WHAT TO WORK ON.
When you reach the line containing "(584, 404) = (448, 500): orange" in the data below, begin returning lines exactly as written, and stop once the line containing "(238, 41) = (212, 267): none -> blue shelf" has been returned.

DATA TO PROCESS.

--- --- ---

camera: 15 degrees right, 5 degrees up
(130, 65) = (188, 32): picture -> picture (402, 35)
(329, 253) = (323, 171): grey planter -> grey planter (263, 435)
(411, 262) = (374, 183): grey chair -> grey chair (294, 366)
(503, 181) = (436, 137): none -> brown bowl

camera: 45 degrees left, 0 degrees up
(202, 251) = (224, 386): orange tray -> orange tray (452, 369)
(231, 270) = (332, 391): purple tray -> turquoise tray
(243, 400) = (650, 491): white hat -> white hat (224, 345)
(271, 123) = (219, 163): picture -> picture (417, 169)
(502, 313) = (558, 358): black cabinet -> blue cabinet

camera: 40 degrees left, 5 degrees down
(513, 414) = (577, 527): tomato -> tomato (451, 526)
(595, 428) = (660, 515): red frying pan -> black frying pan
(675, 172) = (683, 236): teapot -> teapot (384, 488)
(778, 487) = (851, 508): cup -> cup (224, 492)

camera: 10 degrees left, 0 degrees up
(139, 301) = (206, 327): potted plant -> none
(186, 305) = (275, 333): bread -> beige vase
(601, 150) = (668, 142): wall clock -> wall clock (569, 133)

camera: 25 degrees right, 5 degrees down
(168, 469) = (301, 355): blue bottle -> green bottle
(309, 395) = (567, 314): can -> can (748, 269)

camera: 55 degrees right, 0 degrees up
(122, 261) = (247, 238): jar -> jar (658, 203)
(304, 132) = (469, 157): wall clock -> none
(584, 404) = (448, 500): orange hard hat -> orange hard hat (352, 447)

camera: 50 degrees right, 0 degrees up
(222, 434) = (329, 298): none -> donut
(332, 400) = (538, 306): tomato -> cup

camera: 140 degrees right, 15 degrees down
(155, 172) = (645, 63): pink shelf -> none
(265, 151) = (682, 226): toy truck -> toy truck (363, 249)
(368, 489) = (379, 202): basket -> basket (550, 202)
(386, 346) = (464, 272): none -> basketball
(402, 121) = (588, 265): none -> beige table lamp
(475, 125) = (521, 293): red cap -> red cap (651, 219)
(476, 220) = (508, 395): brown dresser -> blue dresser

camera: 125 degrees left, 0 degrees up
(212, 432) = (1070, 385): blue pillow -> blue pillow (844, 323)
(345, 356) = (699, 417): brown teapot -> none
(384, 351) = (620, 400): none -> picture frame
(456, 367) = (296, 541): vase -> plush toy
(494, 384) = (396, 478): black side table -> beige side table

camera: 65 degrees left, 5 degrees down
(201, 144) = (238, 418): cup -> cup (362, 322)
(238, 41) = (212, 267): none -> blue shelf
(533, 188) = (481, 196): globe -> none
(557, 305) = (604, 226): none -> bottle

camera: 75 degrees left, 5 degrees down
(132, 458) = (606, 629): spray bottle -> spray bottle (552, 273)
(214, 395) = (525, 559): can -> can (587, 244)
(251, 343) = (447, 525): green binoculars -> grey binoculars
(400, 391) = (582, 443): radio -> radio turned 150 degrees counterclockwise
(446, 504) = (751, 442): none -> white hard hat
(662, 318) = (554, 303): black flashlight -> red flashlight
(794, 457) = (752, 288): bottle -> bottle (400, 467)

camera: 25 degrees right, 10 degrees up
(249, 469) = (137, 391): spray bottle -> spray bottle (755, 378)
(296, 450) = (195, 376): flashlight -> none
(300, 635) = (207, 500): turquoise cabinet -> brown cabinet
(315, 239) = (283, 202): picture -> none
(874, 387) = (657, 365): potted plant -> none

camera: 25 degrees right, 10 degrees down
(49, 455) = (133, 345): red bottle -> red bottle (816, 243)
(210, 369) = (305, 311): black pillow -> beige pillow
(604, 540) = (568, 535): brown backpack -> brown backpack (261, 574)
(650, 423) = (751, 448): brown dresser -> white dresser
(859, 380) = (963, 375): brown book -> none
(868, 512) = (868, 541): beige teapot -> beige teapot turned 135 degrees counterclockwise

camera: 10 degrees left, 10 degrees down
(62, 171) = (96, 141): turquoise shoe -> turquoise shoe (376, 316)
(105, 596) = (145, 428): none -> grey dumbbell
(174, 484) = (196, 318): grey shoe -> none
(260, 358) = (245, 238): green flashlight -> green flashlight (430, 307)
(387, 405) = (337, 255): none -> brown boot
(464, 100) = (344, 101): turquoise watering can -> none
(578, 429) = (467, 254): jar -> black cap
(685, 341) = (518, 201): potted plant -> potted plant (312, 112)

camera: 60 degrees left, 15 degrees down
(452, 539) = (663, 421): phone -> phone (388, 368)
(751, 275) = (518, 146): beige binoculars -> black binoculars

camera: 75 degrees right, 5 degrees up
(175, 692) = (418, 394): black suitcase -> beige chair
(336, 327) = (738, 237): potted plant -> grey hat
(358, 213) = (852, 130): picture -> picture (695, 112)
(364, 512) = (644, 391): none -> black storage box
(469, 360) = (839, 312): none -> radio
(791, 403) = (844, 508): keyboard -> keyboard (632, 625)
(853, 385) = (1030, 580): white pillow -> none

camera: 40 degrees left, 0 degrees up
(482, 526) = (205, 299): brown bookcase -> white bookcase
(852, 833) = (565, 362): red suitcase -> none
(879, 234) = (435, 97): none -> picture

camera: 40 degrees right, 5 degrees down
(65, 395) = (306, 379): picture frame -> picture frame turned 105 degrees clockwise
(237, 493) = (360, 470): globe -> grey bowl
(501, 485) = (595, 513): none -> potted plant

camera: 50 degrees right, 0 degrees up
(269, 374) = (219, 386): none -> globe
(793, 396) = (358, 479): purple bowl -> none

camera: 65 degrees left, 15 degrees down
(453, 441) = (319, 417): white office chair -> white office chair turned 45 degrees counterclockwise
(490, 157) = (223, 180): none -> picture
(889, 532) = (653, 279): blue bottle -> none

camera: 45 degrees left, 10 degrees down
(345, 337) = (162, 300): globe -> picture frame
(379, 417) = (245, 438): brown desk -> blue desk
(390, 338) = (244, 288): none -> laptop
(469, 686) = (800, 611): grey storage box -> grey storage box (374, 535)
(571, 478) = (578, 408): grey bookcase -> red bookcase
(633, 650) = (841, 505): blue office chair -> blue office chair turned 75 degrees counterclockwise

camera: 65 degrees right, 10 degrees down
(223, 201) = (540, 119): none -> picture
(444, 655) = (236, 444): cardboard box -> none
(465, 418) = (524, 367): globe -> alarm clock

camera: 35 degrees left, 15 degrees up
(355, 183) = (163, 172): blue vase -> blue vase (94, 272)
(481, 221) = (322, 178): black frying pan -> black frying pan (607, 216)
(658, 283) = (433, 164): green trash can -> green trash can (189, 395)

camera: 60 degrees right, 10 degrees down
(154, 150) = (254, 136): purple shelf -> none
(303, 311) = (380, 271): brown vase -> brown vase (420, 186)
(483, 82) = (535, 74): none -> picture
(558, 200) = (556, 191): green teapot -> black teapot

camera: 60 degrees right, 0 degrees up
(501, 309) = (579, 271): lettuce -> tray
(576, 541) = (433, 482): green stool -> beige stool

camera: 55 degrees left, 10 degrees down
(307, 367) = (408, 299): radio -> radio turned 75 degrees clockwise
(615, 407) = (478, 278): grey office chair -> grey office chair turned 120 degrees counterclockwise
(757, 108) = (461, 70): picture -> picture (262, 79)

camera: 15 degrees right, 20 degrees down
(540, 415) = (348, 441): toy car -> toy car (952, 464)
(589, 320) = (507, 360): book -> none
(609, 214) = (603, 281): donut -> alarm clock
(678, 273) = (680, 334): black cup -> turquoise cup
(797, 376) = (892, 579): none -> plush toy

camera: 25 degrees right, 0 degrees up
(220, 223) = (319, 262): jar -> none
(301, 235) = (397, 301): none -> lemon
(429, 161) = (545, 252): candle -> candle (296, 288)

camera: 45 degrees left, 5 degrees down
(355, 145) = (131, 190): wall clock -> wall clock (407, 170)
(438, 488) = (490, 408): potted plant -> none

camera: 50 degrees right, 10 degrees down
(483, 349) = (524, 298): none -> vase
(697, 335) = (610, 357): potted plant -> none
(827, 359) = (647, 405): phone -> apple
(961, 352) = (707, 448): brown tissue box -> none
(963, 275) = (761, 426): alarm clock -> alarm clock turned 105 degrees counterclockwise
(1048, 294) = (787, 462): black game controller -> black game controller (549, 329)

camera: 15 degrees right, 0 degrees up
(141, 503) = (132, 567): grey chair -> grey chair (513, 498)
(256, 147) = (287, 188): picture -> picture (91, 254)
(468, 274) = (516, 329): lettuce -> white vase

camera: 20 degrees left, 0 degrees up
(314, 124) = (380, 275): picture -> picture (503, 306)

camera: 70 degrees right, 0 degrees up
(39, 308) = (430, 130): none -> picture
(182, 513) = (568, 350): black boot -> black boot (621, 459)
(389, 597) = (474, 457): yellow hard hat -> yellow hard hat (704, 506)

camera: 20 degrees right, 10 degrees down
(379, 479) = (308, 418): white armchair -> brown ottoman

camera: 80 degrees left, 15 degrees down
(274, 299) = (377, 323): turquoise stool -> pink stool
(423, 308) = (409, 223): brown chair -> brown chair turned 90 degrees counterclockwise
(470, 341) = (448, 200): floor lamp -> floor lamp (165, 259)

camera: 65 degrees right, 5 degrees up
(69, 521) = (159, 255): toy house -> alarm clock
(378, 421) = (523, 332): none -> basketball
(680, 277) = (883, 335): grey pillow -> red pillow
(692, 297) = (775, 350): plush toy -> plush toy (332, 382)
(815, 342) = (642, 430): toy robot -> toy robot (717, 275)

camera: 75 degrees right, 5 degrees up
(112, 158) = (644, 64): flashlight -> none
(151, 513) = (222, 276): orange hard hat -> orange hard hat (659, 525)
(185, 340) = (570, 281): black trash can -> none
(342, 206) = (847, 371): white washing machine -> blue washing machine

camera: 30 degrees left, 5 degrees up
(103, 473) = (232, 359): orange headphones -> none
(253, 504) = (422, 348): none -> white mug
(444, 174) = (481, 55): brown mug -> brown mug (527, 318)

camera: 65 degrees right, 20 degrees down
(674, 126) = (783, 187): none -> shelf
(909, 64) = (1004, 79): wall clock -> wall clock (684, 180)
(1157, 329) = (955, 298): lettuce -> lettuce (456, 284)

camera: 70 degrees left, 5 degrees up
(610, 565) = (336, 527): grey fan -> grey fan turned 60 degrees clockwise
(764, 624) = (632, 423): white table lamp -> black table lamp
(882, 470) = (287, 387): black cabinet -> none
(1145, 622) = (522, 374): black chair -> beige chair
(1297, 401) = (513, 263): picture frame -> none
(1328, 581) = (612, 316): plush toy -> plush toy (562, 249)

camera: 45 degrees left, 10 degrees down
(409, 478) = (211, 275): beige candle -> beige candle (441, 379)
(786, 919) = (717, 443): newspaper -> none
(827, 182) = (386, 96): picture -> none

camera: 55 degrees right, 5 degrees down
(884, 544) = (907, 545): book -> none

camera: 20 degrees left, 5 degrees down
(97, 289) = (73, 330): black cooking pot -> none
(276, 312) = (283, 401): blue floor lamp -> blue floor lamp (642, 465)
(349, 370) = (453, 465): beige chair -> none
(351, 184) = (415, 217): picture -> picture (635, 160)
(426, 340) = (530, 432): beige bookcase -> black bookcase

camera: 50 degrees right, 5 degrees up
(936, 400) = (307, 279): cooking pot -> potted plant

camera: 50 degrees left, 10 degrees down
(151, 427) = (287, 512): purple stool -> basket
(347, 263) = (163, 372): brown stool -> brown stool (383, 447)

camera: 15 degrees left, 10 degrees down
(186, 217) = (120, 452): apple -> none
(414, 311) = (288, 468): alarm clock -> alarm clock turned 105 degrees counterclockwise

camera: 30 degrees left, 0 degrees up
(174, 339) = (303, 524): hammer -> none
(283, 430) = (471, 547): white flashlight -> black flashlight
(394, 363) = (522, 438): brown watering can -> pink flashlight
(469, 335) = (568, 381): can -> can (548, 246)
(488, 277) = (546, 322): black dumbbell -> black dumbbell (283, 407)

--- --- ---

TASK SOLUTION.
(584, 404) = (448, 500): orange hard hat -> orange hard hat (352, 447)

camera: 50 degrees right, 0 degrees up
(222, 434) = (329, 298): none -> donut
(332, 400) = (538, 306): tomato -> cup

camera: 140 degrees right, 15 degrees down
(155, 172) = (645, 63): pink shelf -> none
(265, 151) = (682, 226): toy truck -> toy truck (363, 249)
(368, 489) = (379, 202): basket -> basket (550, 202)
(386, 346) = (464, 272): none -> basketball
(402, 121) = (588, 265): none -> beige table lamp
(475, 125) = (521, 293): red cap -> red cap (651, 219)
(476, 220) = (508, 395): brown dresser -> blue dresser

camera: 125 degrees left, 0 degrees up
(212, 432) = (1070, 385): blue pillow -> blue pillow (844, 323)
(345, 356) = (699, 417): brown teapot -> none
(384, 351) = (620, 400): none -> picture frame
(456, 367) = (296, 541): vase -> plush toy
(494, 384) = (396, 478): black side table -> beige side table

camera: 65 degrees left, 5 degrees down
(201, 144) = (238, 418): cup -> cup (362, 322)
(238, 41) = (212, 267): none -> blue shelf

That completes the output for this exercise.